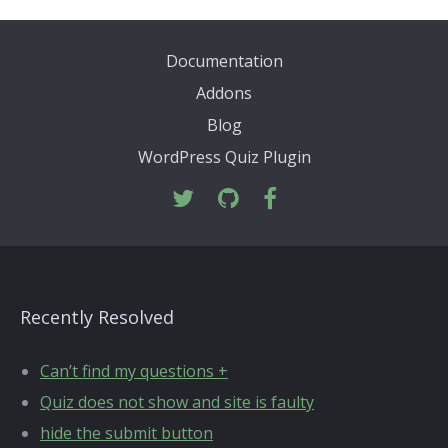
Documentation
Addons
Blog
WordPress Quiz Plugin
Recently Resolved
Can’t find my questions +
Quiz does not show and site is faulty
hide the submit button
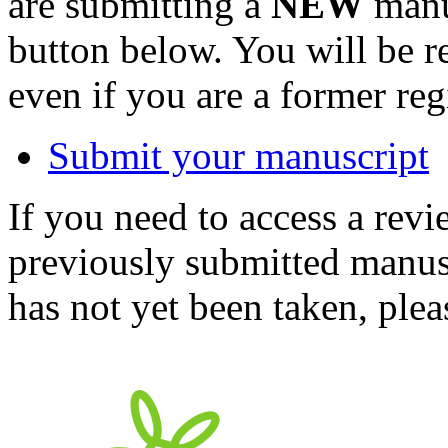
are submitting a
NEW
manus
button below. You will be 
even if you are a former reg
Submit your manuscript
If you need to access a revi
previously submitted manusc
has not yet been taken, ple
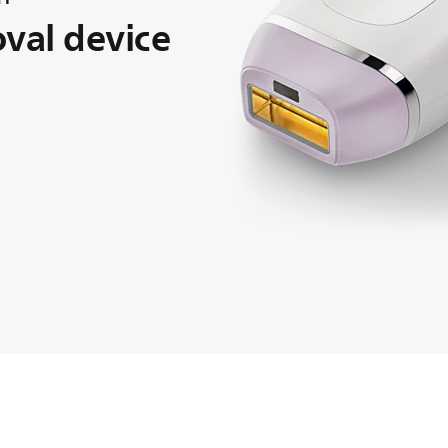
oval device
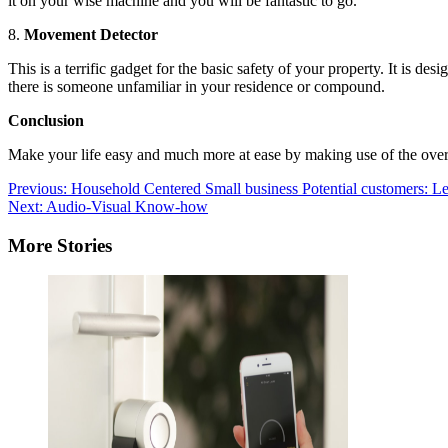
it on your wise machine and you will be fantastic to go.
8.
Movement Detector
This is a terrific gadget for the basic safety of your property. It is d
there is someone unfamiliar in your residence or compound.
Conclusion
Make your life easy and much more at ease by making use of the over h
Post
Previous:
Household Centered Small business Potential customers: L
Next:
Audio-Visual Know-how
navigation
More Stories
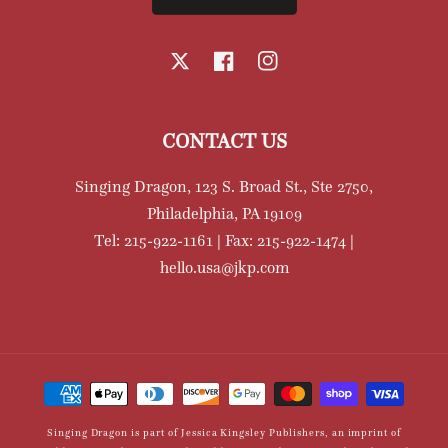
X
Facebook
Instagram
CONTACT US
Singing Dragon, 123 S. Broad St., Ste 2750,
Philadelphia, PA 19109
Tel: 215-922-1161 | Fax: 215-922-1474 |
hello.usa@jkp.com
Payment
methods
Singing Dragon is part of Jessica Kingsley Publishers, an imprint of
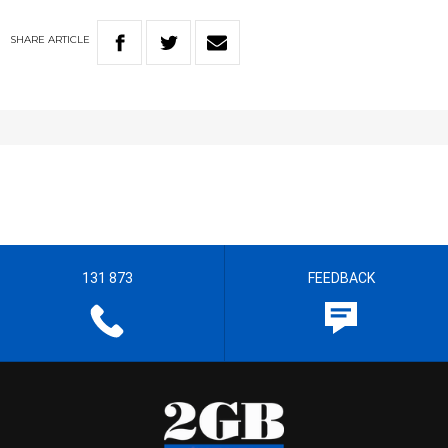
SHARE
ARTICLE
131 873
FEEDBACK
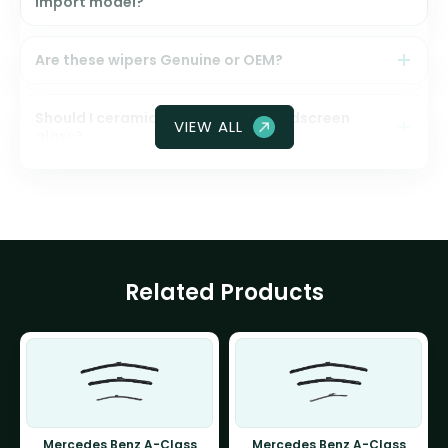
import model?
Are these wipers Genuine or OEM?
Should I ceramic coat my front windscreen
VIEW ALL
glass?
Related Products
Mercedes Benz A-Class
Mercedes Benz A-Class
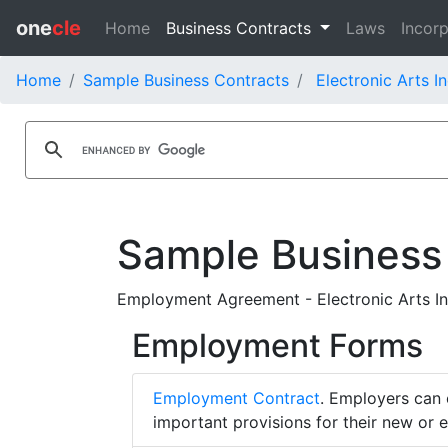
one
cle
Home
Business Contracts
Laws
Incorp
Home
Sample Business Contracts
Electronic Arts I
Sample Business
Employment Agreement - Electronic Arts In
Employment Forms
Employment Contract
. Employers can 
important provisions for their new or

──────────

For this task, copy exactly the line with "Sample Business Contracts" and the lines that come after it, stopping at the end of the material above.

Sample Business Contracts
Electronic Arts I
Sample Business
Employment Agreement - Electronic Arts In
Employment Forms
Employment Contract
. Employers can 
important provisions for their new or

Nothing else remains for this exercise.